Wednesday, August 22, 2007

"This is our line"



Here is the YouTube video of the Montebello protest where Paperworkers union president Dave Coles outed three 'agents provocateurs' who may have been trying to start more riots:
. . . Coles makes it clear the masked men are not welcome among his group of protesters, whom he describes as mainly grandparents. He urges them to leave and find their own protest location.
Coles also demands that they put down their rocks. Other protesters begin to chime in that the three are really police agents. Several try to snatch the bandanas from their faces.
Rather than leave, the three actually start edging closer to the police line, where they appear to engage in discussions. They eventually push their way past an officer, whereupon other police shove them to the ground and handcuff them.
Late Tuesday, photographs taken by another protester surfaced, showing the trio lying prone on the ground. The photos show the soles of their boots adorned by yellow triangles. A police officer kneeling beside the men has an identical yellow triangle on the sole of his boot.
Kevin Skerrett, a protester with the group Nowar-Paix, said the photos and video together present powerful evidence that the men were actually undercover police officers.
"I think the circumstantial evidence is very powerful," he said.
The three do not appear to have been arrested or charged with any offence.
I looked through various websites to find these photos, but I couldn't find them.

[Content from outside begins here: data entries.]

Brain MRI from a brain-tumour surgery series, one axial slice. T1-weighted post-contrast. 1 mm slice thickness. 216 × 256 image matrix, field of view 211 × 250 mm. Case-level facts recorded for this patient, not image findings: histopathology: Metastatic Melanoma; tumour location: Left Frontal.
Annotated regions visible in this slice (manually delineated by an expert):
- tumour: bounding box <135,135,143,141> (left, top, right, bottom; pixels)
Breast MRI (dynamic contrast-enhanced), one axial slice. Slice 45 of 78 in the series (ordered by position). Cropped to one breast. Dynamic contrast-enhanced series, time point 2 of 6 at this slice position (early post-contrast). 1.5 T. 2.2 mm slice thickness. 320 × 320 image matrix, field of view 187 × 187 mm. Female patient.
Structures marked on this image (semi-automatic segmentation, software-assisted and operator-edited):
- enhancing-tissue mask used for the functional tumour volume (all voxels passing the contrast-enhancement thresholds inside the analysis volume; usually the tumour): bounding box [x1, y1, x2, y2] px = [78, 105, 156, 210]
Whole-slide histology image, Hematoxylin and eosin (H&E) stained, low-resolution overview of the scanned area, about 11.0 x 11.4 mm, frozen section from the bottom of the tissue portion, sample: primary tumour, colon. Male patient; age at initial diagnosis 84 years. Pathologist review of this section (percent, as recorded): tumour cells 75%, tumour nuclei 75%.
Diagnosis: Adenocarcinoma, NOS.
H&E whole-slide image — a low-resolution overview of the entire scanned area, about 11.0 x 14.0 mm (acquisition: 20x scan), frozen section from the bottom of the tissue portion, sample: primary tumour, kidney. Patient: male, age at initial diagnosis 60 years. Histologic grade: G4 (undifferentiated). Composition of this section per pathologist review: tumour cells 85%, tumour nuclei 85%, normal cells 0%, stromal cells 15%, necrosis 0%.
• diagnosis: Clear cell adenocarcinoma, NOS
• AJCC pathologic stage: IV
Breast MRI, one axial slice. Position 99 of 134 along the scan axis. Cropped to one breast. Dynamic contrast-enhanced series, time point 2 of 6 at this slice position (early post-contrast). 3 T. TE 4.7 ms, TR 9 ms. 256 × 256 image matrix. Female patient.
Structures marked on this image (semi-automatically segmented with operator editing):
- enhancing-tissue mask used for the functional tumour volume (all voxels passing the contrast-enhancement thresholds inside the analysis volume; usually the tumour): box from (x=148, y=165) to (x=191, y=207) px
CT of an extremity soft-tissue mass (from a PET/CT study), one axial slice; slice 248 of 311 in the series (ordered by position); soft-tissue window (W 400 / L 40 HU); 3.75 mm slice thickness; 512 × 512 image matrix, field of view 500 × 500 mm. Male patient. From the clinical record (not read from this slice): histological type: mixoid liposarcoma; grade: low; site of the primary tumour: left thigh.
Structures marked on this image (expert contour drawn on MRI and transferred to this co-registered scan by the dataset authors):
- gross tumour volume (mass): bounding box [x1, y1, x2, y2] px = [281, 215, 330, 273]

The tone adopted by the media toward the protest coverage was, as usual, dismissive, describing protesters as "die-hards" and with headlines like Protests fizzle on Day 2 of summit. There was also supposed to be a "protest-cam" set up so that video of the protests could be broadcast to the hotel lobby (not that Harper or Bush would have looked at them) but this got derailed when the camera team was assaulted by protesters -- or were they actually protesters?